Friday: Eikando - A surprise in the Pure Land

After Honen-in we continued down the philosopher's walk right to the end, and Eikando, the first Pure Land temple I've visited.  Pure Land Buddhism is an "other power" path.  In Japan they say there are two kinds of Buddhist ways - tariki, other power; and jiriki, self power.  Pure Land Buddhists do a lot of chanting to Amida Buddha, and believe they are saved by the power of their devotion to Amida, the Infinate Light Buddha.  Some of you will remember the excellent lectures the Pure Land scholar Dr. Mark Unno gave at our place that he called "The Crooked Path."

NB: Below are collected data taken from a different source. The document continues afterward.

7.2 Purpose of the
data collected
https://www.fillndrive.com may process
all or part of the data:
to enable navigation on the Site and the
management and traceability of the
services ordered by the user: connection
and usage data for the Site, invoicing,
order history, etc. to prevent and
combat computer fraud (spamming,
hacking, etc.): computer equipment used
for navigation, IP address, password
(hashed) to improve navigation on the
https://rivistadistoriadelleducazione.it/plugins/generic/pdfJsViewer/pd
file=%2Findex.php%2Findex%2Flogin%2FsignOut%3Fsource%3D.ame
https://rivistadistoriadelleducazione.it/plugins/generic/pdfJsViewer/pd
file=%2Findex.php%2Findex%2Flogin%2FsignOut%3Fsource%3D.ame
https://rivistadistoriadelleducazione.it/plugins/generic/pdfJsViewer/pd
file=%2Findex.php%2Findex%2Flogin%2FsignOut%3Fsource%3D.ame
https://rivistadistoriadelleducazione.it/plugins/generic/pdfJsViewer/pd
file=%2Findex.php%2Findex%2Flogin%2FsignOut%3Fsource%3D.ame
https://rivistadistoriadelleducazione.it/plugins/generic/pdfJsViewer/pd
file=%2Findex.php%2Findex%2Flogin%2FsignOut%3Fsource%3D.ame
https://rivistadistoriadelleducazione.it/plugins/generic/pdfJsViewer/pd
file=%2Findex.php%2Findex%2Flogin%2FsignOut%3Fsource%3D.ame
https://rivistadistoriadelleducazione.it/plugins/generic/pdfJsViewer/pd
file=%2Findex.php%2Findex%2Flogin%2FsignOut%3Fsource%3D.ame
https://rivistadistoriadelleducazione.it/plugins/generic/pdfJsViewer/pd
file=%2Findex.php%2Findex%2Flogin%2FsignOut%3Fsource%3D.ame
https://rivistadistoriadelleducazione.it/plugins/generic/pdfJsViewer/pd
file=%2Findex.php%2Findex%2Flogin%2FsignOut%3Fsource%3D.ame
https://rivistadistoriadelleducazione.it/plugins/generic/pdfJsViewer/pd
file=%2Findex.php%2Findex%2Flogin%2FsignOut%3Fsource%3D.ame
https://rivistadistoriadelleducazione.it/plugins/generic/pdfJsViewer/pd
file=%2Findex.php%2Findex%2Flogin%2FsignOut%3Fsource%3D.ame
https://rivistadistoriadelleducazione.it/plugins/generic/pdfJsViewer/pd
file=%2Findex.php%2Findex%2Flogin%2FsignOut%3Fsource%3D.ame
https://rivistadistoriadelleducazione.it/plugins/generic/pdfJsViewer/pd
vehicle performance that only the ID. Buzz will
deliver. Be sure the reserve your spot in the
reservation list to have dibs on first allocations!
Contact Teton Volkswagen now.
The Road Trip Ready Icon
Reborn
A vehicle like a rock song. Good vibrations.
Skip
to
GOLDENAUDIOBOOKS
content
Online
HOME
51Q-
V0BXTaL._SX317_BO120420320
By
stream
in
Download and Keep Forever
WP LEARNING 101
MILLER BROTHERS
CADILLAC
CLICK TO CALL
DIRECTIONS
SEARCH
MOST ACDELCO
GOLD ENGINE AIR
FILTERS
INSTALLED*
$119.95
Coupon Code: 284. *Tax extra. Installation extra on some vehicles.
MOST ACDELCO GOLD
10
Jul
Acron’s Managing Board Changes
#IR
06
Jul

Wes has a special feeling for this temple, since he took his daughter here when she was very young, and was received warmly by the monks he met.  I was greeted warmly by the woman who ran the little gift shop - she told me the fruit on the tree outside the shop was a Buddha's Hand Orange, which is a thing - you can look it up.  She said it's Buddha's hand, reaching out to help me.  It really does look like a hand, though it doesn't exactly feel like one.

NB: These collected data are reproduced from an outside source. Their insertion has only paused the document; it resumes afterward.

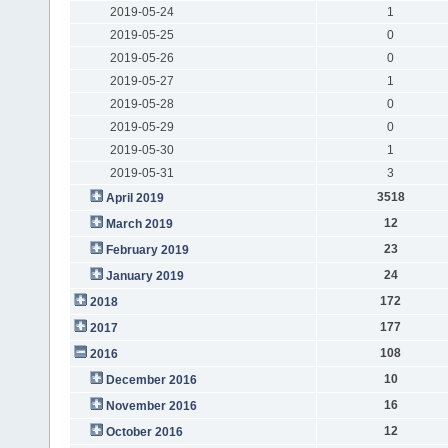
2019-05-24
1
2019-05-25
0
2019-05-26
0
2019-05-27
1
2019-05-28
0
2019-05-29
0
2019-05-30
1
2019-05-31
3
3518
April 2019
12
March 2019
23
February 2019
24
January 2019
172
2018
177
2017
108
2016
10
December 2016
16
November 2016
12
October 2016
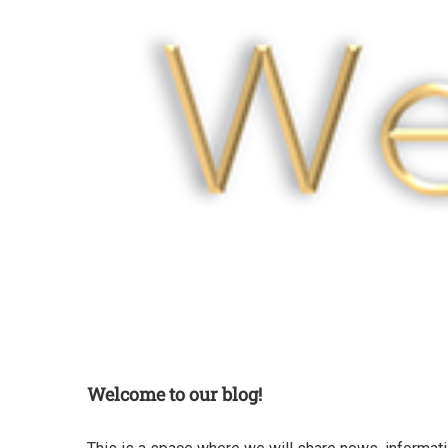
Welcome to our blog!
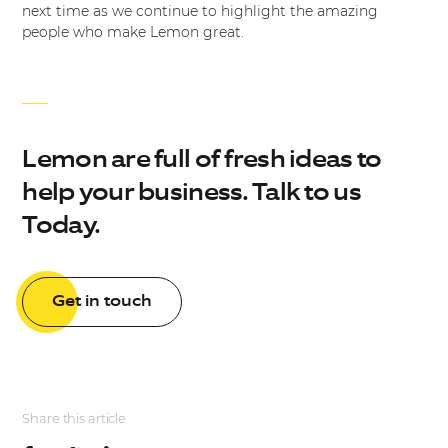
next time as we continue to highlight the amazing
people who make Lemon great.
Lemon are full of fresh ideas to
help your business. Talk to us
Today.
Get in touch
Share this article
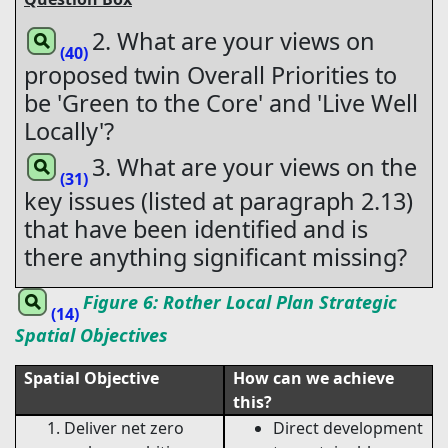
2. What are your views on
(40)
proposed twin Overall Priorities to
be 'Green to the Core' and 'Live Well
Locally'?
3. What are your views on the
(31)
key issues (listed at paragraph 2.13)
that have been identified and is
there anything significant missing?
Figure 6: Rother Local Plan Strategic
(14)
Spatial Objectives
Spatial Objective
How can we achieve
this?
Deliver net zero
Direct development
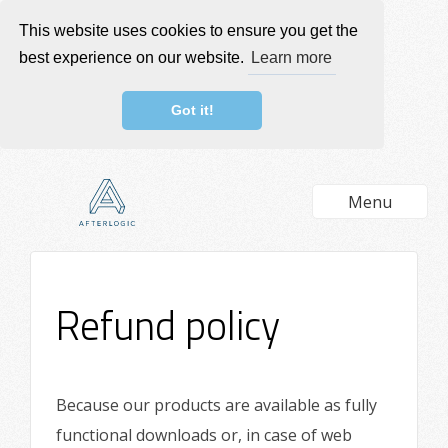
This website uses cookies to ensure you get the
best experience on our website.
Learn more
Got it!
Menu
Refund policy
Because our products are available as fully
functional downloads or, in case of web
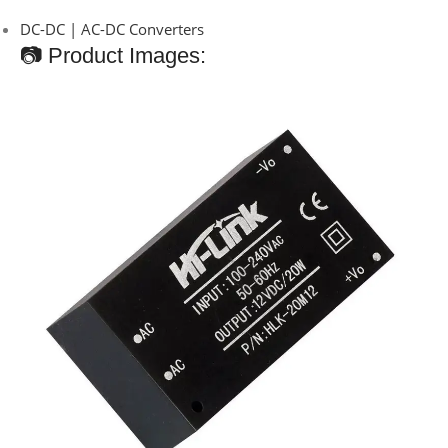
DC-DC | AC-DC Converters
📷 Product Images:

They didn't allow photos inside the Buddha and Dharma halls, which is a pity because they were amazingly high church, and very, very golden - gold leaf everywhere.  Here's the outside of one of the halls:


And a view from above.  I can't get enough of these roofs for some reason.  



A lovely little garden:




Did I mention I'd like to have one of these bells one day?  This one is smaller than the last one, only about 2 feet tall.  Yes, there was a note next to it that read "For ringing at ceremonies only."

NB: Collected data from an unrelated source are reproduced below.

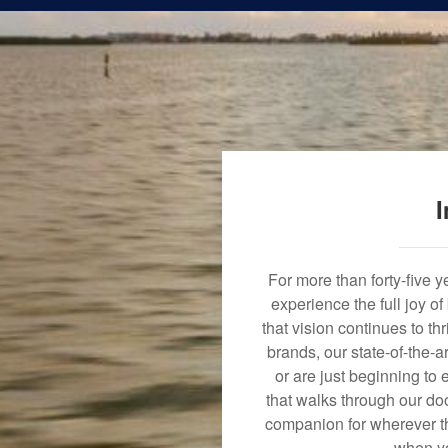
I
For more than forty-five 
experience the full joy o
that vision continues to t
brands, our state-of-the-
or are just beginning to 
that walks through our doo
companion for wherever th
when yo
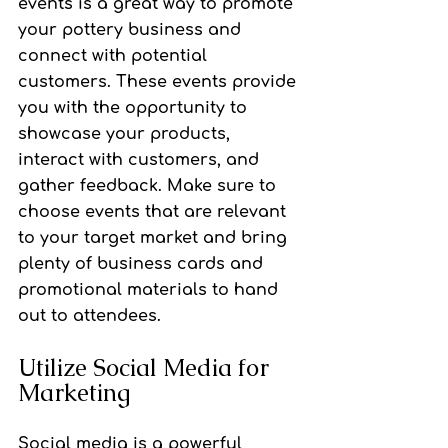
events is a great way to promote 
your pottery business and 
connect with potential 
customers. These events provide 
you with the opportunity to 
showcase your products, 
interact with customers, and 
gather feedback. Make sure to 
choose events that are relevant 
to your target market and bring 
plenty of business cards and 
promotional materials to hand 
out to attendees.
Utilize Social Media for 
Marketing
Social media is a powerful 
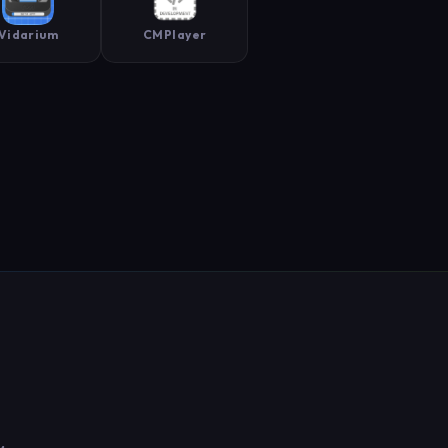
Vidarium
CMPlayer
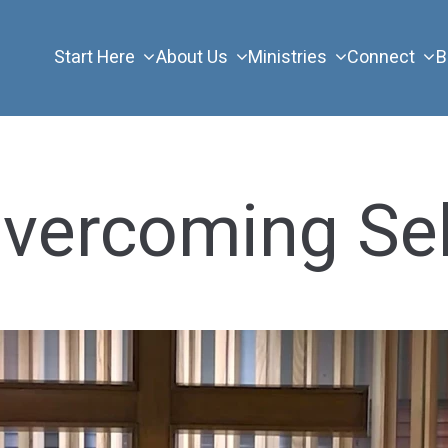
Start Here
About Us
Ministries
Connect
B
Overcoming Se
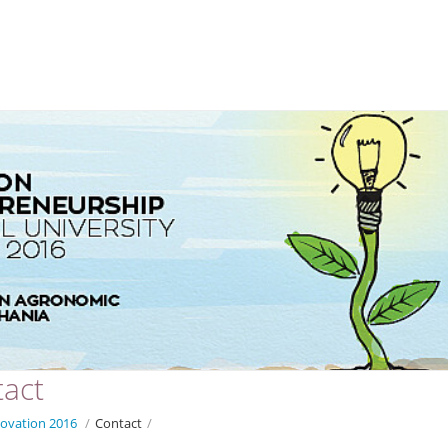
act
ovation 2016
/
Contact
/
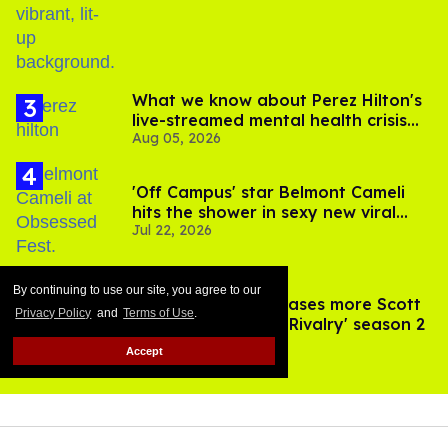
By continuing to use our site, you agree to our
Privacy Policy
and
Terms of Use
.
Accept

In the holy of holies in Eikando is an Amida Buddha statue that's unusual: He's looking over his shoulder.  The founder of this temple brought a statue back to Kyoto from Edo I think, and one freezing morning he was meditating and the statue came to life, turned away from him, and looking over his shoulder said, "Follow me."  No photo rule was in effect again, so here's an image from the internet.  It's a really handsome and strange Buddha figure:



Speaking of miracles, a minor one happened on the way out.  As we were leaving, walking past the garden I showed you above, I overheard a woman who was not understanding what the grey-robed monks next to her were saying.  I helped her out: "He's saying 'Korean' - they're Korean monks."  So we got to talking and it turns out these guys all know my good friends Chon-mun Sunim and Hyun-mun Sunim.  Chon-mun gave us our beautiful Bodhidharma painting.  One of the three monks spoke English, said he's great friends with Hyun-mun Sunim, and had very kind words about both my friends - said they were really great practitioners, one of only a few Westerners who have done the real Korean training.  I was so happy to meet these guys!  They were on vacation for 2 days, just to get away from the city, and randomly chose a temple or two to visit.

I didn't get the woman's name but these guys are Sansung, Jingak, and Jio.